Sample collection by cohort and phase. For cohort 1, spot urine samples were collected before application of nail polish and then 2–6 hours and 10–14 hours later. For cohort 2, complete urine samples were collected over 24 or 48 hours.

Cohort 2: Urine Collection

As in cohort 1, participants were asked to remove nail polish from previous applications 72 hours before beginning the study and to not apply nail polish throughout the study except for the purpose of the study. Urine collection took place over three phases (control, nail painting, and glove painting; Figure 2). During each phase, participants collected all urine over either 24 or 48 hours (four participants collected urine for 48 hours) using a separate container for each void. Participants were asked to collect the entire volume of each void using 500mL polypropylene specimen containers and immediately freeze the sample. Participants first completed the control phase, in which they did not apply nail polish and collected all urine for 24 hours. During the nail painting phase, participants collected urine upon waking in the morning, and then proceeded to paint their fingernails with two coats of the provided nail polish and collect all urine for the following 24 or 48 hours. Nail polish was removed upon completion of urine collection. The glove painting phase mirrored the nail painting phase, but participants wore latex gloves and applied polish to synthetic nails attached to gloves. Participants were asked to keep the gloves on or near their hands for one hour post nail polish application to allow polish to completely dry before discarding the gloves. Both the synthetic nails and adhesive were tested for TPHP and were found to be below the method limit of detection (results not shown). Half the participants completed the nail painting phase before the glove painting phase, and half completed the glove painting phase before the nail painting phase. Participants waited a minimum of seven days between these two phases to ensure complete urinary excretion of DPHP from the previous phase.

Urine Processing

Extraction and measurement of DPHP in urine was performed as previously described.^{19, 29} Briefly, DPHP was measured using mixed-mode anion exchange solid phase extraction and a mass-labeled internal standard (d10-DPHP) with analysis by negative electrospray ionization liquid chromatography tandem mass spectrometry.²⁹ d10-DPHP was used as an internal standard and spiked into all urine and lab blank samples prior to extraction. ¹³C-DPHP was spiked immediately prior to analysis to quantify d10-DPHP recovery. Average recovery for d10-DPHP was 115±22%. DPHP levels were also evaluated in laboratory blanks (n=5; purified water) for quality assurance purposes and were very low (mean = 0.11±0.07 ng). Therefore, the method detection limit (MDL) was calculated using three times the standard deviation of the blanks normalized to the urine volume extracted (MDL = 0.10 ng/mL). The total volume of each urine sample was measured for Cohort 2.
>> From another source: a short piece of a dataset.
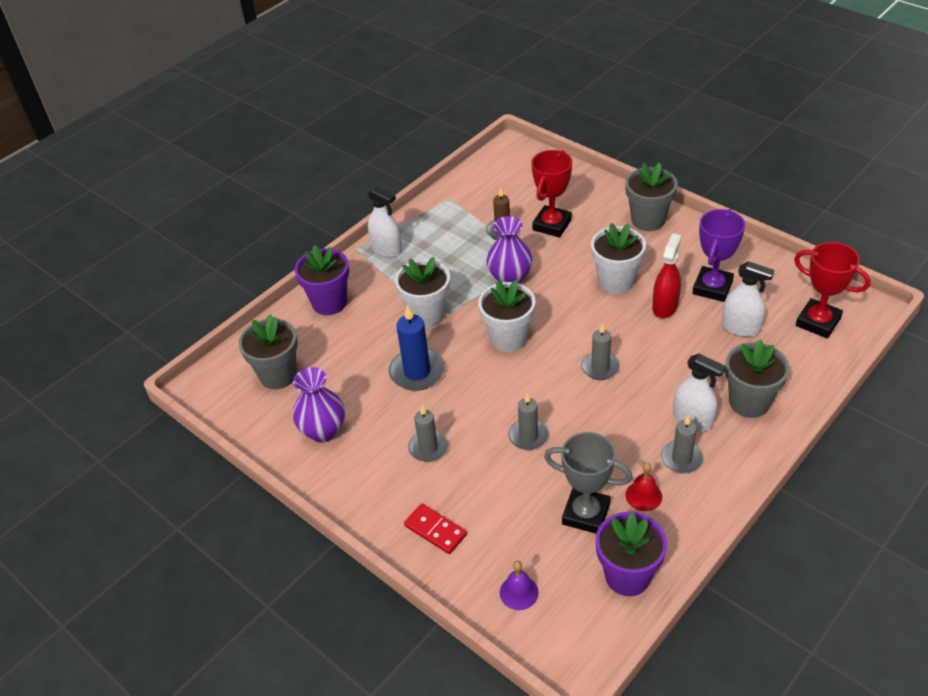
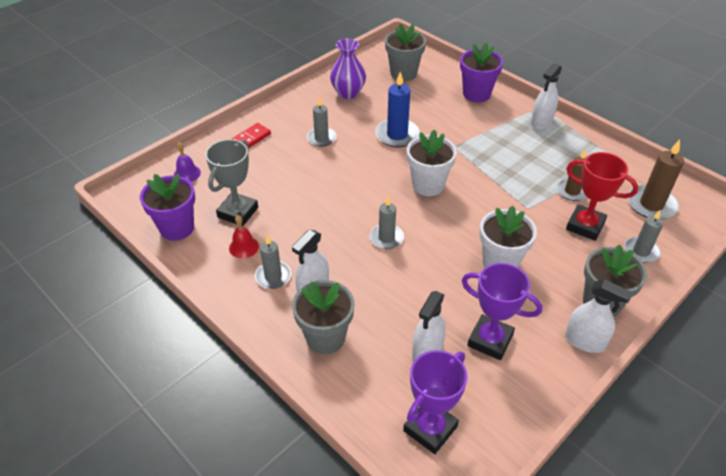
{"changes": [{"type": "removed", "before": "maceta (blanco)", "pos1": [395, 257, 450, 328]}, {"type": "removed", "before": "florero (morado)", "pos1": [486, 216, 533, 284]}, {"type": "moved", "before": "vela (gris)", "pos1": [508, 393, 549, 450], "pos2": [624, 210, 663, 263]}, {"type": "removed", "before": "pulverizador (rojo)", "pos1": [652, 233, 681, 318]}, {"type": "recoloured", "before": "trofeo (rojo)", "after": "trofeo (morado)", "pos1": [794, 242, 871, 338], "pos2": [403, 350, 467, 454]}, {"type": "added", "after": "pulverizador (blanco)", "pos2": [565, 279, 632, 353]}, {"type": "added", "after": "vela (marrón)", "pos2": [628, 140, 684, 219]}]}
To account for urine dilution, specific gravity (SG) was also measured in each urine sample prior to analysis using a digital handheld refractometer (Atago, Bellevue, WA, USA). The average SG among samples was 1.013. Presented concentration data and results are based on SG corrected DPHP measurements;³⁰ however, analyses with uncorrected measurements produced very similar results (results not shown).

Statistical Analyses

All statistical analyses were performed in the R Package 2.12.02 (Vienna, Austria). Descriptive statistics were calculated for TPHP in nail polish samples and for urinary DPHP concentrations. Values below the method detection limit (MDL) were replaced with MDL divided by the square root of 2.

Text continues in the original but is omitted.